■ Activity ■
Reproduce every one of the following rows character for character, with no changes.

■ Dataset records ■
------------------------
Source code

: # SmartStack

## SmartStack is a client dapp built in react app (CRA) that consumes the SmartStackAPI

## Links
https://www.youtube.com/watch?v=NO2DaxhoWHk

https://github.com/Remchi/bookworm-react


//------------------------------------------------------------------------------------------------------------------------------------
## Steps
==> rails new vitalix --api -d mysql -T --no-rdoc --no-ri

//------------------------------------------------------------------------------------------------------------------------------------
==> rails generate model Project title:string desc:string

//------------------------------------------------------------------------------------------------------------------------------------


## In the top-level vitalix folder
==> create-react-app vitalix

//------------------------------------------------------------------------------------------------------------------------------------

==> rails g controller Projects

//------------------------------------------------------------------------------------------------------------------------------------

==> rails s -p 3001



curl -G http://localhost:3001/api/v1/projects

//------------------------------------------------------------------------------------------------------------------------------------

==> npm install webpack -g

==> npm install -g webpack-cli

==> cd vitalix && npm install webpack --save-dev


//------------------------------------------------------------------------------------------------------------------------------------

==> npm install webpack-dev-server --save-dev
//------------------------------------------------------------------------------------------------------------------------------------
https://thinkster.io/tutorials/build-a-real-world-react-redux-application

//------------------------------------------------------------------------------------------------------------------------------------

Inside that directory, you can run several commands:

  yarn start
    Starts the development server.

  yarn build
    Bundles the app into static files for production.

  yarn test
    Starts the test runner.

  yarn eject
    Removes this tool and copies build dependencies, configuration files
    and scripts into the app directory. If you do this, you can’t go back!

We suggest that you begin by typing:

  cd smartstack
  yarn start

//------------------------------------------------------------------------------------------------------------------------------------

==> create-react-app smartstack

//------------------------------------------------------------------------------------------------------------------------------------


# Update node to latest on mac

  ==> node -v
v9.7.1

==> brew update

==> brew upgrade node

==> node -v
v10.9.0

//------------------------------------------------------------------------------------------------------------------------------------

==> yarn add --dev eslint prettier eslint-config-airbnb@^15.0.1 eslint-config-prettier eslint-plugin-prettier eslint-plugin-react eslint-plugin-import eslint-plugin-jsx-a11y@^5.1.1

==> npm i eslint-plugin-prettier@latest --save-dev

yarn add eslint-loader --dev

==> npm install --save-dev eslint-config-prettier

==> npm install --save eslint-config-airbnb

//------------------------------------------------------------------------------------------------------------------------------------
------------------------
■ Answer area ■
Source code

: # SmartStack

## SmartStack is a client dapp built in react app (CRA) that consumes the SmartStackAPI

## Links
https://www.youtube.com/watch?v=NO2DaxhoWHk

https://github.com/Remchi/bookworm-react


//------------------------------------------------------------------------------------------------------------------------------------
## Steps
==> rails new vitalix --api -d mysql -T --no-rdoc --no-ri

//------------------------------------------------------------------------------------------------------------------------------------
==> rails generate model Project title:string desc:string

//------------------------------------------------------------------------------------------------------------------------------------


## In the top-level vitalix folder
==> create-react-app vitalix

//------------------------------------------------------------------------------------------------------------------------------------

==> rails g controller Projects

//------------------------------------------------------------------------------------------------------------------------------------

==> rails s -p 3001



curl -G http://localhost:3001/api/v1/projects

//------------------------------------------------------------------------------------------------------------------------------------

==> npm install webpack -g

==> npm install -g webpack-cli

==> cd vitalix && npm install webpack --save-dev


//------------------------------------------------------------------------------------------------------------------------------------

==> npm install webpack-dev-server --save-dev
//------------------------------------------------------------------------------------------------------------------------------------
https://thinkster.io/tutorials/build-a-real-world-react-redux-application

//------------------------------------------------------------------------------------------------------------------------------------

Inside that directory, you can run several commands:

  yarn start
    Starts the development server.

  yarn build
    Bundles the app into static files for production.

  yarn test
    Starts the test runner.

  yarn eject
    Removes this tool and copies build dependencies, configuration files
    and scripts into the app directory. If you do this, you can’t go back!

We suggest that you begin by typing:

  cd smartstack
  yarn start

//------------------------------------------------------------------------------------------------------------------------------------

==> create-react-app smartstack

//------------------------------------------------------------------------------------------------------------------------------------


# Update node to latest on mac

  ==> node -v
v9.7.1

==> brew update

==> brew upgrade node

==> node -v
v10.9.0

//------------------------------------------------------------------------------------------------------------------------------------

==> yarn add --dev eslint prettier eslint-config-airbnb@^15.0.1 eslint-config-prettier eslint-plugin-prettier eslint-plugin-react eslint-plugin-import eslint-plugin-jsx-a11y@^5.1.1

==> npm i eslint-plugin-prettier@latest --save-dev

yarn add eslint-loader --dev

==> npm install --save-dev eslint-config-prettier

==> npm install --save eslint-config-airbnb

//------------------------------------------------------------------------------------------------------------------------------------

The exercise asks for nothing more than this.